Zobacz także: Łukasz Warzecha: Zaplanowana spontaniczność
- Jakie jest pańskie prywatne stanowisko w tej sprawie?
- Jestem katolikiem i głos Episkopatu musi być dla mnie ważny.
- Czy nie sądzi pan, że ewentualne złamanie kompromisu aborcyjnego może być niedźwiedzią przysługą dla środowisk pro-life? Niektórzy sądzą, że całkowity zakaz aborcji może być paliwem dla lewicowych partii, które dzięki niemu za jakiś czas wprowadzą w Polsce aborcję na żądanie.
- Trudno mi odpowiedzieć, ponieważ nie analizowałem tej sprawy w ten sposób. Uważam, że tego typu decyzja ma charakter moralny, etyczny, nie powinna być efektem kalkulacji politycznych.

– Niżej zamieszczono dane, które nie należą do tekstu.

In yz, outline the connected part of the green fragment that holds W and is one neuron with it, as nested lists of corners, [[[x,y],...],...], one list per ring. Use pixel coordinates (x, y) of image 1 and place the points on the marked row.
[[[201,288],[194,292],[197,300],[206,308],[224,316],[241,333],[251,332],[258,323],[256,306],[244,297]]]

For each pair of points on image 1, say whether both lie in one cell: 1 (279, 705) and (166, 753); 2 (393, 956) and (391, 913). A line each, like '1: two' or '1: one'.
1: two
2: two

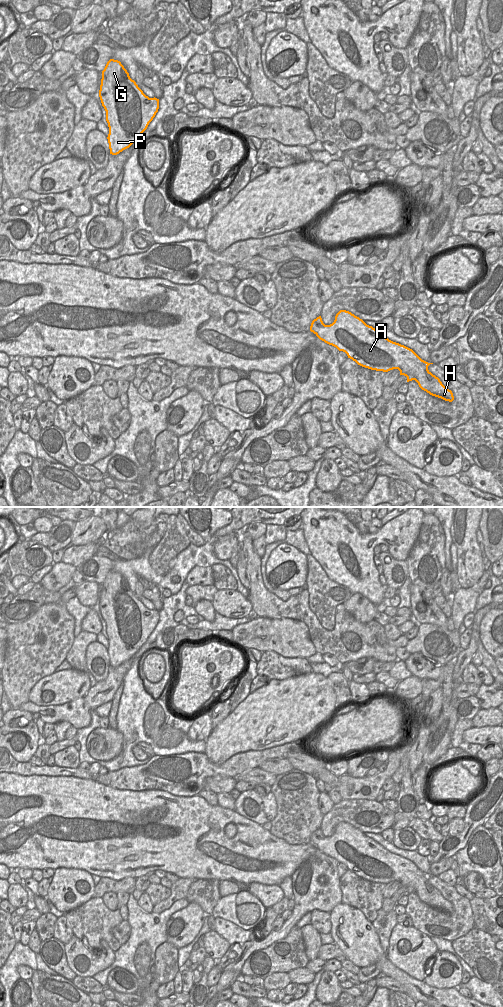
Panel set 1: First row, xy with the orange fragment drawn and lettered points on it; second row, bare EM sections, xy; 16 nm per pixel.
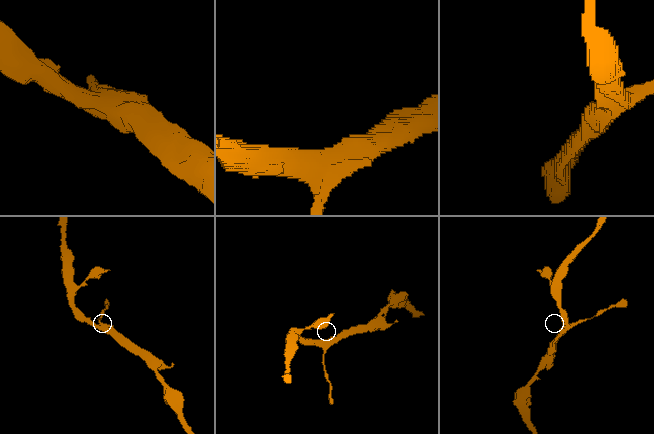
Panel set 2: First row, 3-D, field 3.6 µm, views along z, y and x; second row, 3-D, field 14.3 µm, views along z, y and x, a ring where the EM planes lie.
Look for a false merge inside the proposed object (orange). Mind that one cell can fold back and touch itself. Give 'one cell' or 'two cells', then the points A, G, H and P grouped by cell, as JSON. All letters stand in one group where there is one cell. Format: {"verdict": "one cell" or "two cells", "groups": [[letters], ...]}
{"verdict": "one cell", "groups": [["A", "G", "H", "P"]]}

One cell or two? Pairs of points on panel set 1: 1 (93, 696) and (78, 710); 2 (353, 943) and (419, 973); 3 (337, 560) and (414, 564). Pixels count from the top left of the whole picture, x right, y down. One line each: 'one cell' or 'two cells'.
1: two cells
2: two cells
3: two cells

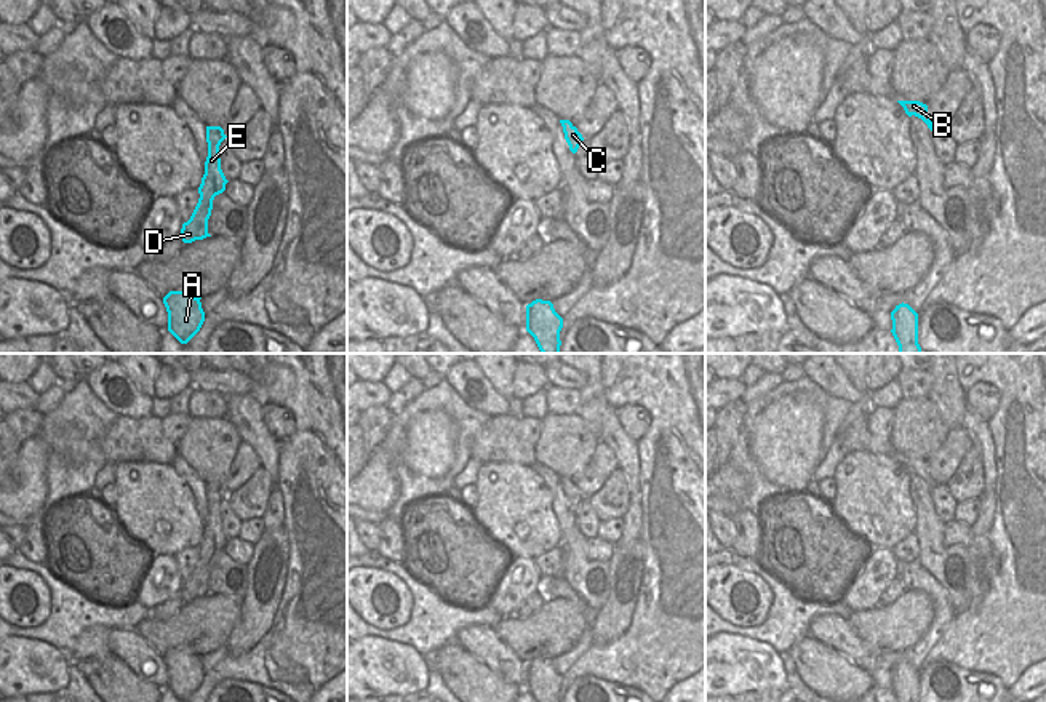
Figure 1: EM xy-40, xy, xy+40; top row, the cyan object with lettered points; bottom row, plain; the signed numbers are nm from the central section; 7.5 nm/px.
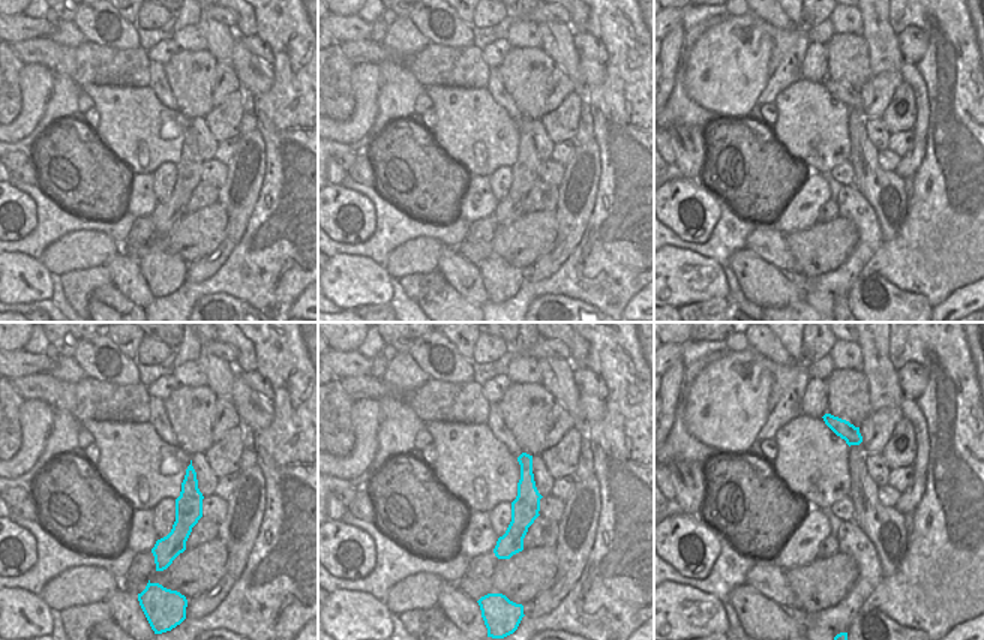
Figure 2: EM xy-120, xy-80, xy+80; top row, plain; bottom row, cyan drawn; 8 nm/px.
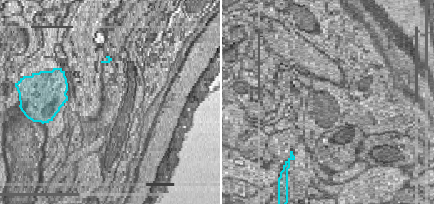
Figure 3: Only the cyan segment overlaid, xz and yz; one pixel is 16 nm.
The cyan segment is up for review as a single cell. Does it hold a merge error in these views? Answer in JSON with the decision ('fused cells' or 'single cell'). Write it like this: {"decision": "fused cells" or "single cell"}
{"decision": "single cell"}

Natomiast trzeba uważać na tych, którzy mówią o kompromisie w tym względzie. Mam na myśli m.in. Ewę Kopacz, która powiedziała, że nie należy łamać kompromisu, ponieważ większość społeczeństwa chce liberalizacji tej ustawy. Zwykle ci, którzy tyle mówią o kompromisie aborcyjnym, tak naprawdę go nie chcą, tylko dążą do zaostrzenia prawa aborcyjnego w kierunku mniejszej ochrony życia dzieci poczętych. Dlatego uważajmy na tych, którzy mają pełną gębę frazesów o kompromisie.
- Tak czysto po ludzku, czy to nie kobieta powinna decydować zamiast ustawodawcy?

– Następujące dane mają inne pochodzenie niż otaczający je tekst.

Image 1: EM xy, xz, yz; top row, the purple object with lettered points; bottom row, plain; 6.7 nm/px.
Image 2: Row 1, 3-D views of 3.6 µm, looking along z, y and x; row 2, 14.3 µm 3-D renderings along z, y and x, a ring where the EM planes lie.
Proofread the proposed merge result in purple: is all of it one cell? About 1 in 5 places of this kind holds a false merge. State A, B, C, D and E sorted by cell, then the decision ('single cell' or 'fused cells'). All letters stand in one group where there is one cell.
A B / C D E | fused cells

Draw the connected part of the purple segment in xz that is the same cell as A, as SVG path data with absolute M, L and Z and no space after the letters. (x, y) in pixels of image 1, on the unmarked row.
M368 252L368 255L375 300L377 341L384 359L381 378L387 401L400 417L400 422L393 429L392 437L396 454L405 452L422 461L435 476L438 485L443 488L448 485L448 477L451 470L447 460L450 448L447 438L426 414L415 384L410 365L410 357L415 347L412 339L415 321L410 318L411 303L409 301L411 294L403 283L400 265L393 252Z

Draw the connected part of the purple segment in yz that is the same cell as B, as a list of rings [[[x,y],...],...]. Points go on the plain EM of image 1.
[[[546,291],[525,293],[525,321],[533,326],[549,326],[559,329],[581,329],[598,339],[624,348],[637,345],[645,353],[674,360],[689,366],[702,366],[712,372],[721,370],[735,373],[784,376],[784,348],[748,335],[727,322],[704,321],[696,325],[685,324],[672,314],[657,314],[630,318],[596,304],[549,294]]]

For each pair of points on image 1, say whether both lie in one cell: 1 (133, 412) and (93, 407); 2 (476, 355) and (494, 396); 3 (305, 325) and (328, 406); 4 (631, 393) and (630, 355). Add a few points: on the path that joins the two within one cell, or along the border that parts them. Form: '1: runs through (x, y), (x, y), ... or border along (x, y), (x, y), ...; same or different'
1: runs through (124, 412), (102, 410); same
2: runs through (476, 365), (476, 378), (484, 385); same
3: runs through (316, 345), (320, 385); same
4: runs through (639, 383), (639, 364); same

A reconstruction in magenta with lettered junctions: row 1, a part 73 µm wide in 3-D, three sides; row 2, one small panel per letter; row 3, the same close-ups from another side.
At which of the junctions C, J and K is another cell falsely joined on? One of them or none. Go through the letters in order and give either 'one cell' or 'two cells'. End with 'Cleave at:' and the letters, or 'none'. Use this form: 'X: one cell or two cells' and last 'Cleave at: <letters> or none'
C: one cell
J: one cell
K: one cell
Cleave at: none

- Ale czemu są winne dzieci?
- A co z dziećmi upośledzonymi? A co z dziećmi poczętymi w wyniku gwałtu?
- Niech pan porozmawia z rodzicami dzieci upośledzonych. Myślę, że część z nich ma zupełnie inne zdanie niż pan.

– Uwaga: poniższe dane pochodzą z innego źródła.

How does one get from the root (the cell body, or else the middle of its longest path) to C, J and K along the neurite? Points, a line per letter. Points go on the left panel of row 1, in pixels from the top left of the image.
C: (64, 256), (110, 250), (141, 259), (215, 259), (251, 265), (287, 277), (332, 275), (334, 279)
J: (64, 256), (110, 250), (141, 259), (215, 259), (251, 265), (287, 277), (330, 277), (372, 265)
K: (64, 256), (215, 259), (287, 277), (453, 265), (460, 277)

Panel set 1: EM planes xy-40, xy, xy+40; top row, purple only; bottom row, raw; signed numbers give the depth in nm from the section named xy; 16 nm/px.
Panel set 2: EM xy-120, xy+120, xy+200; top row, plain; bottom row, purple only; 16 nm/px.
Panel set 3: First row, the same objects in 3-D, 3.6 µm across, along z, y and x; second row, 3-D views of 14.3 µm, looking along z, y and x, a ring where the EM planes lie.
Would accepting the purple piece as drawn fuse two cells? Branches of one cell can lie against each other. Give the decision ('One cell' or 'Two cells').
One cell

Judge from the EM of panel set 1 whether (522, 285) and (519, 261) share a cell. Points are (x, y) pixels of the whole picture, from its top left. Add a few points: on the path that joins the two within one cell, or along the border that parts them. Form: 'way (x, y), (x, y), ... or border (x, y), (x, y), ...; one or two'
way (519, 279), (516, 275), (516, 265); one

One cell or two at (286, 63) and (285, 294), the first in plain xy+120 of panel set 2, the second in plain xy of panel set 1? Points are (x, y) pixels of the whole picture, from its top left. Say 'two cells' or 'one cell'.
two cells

- Część być może tak, ale co z resztą rodziców?
- Tu wracamy do pytania, czemu są winne dzieci. Jest to oczywiście problem etyczny i moralny. Natomiast uważam, że w tej sprawie głos powinni zabierać przede wszystkim posłowie i senatorowie, a nie europarlamentarzyści - bo to oni będą decydować o ustawie.
- Niemniej jednak sprawa dotyczy również pana, również mnie - każdego Polaka. Może zamiast kłócić się w parlamencie, oddajmy głos obywatelom i zapytajmy ich o to w referendum?
- Właśnie parlament jest efektem pytania Polaków o to, kto ma ich reprezentować. Uważam, że nie powinien on abdykować, nie powinien uciekać od decyzji w tej kwestii. Zresztą nie tylko w tej. Skoro ludzie wybierają posłów i senatorów w kosztownych wyborach, to parlamentarzyści powinni decydować.
- Jednak w kilkunastu polskich miastach odbyły się wczoraj protesty przeciwko pomysłowi Episkopatu. Społeczeństwo wybrało parlament, ale jak widać, nie do końca zgadza się z tym, co się w nim dzieje.
- Ale w tej sprawie nic się w parlamencie nie dzieje! Jeśli ktoś chce upiec polityczną pieczeń na stanowisku Episkopatu, to właśnie to czyni. I nie jest to żadne odniesienie do tego, czym zajmuje się parlament.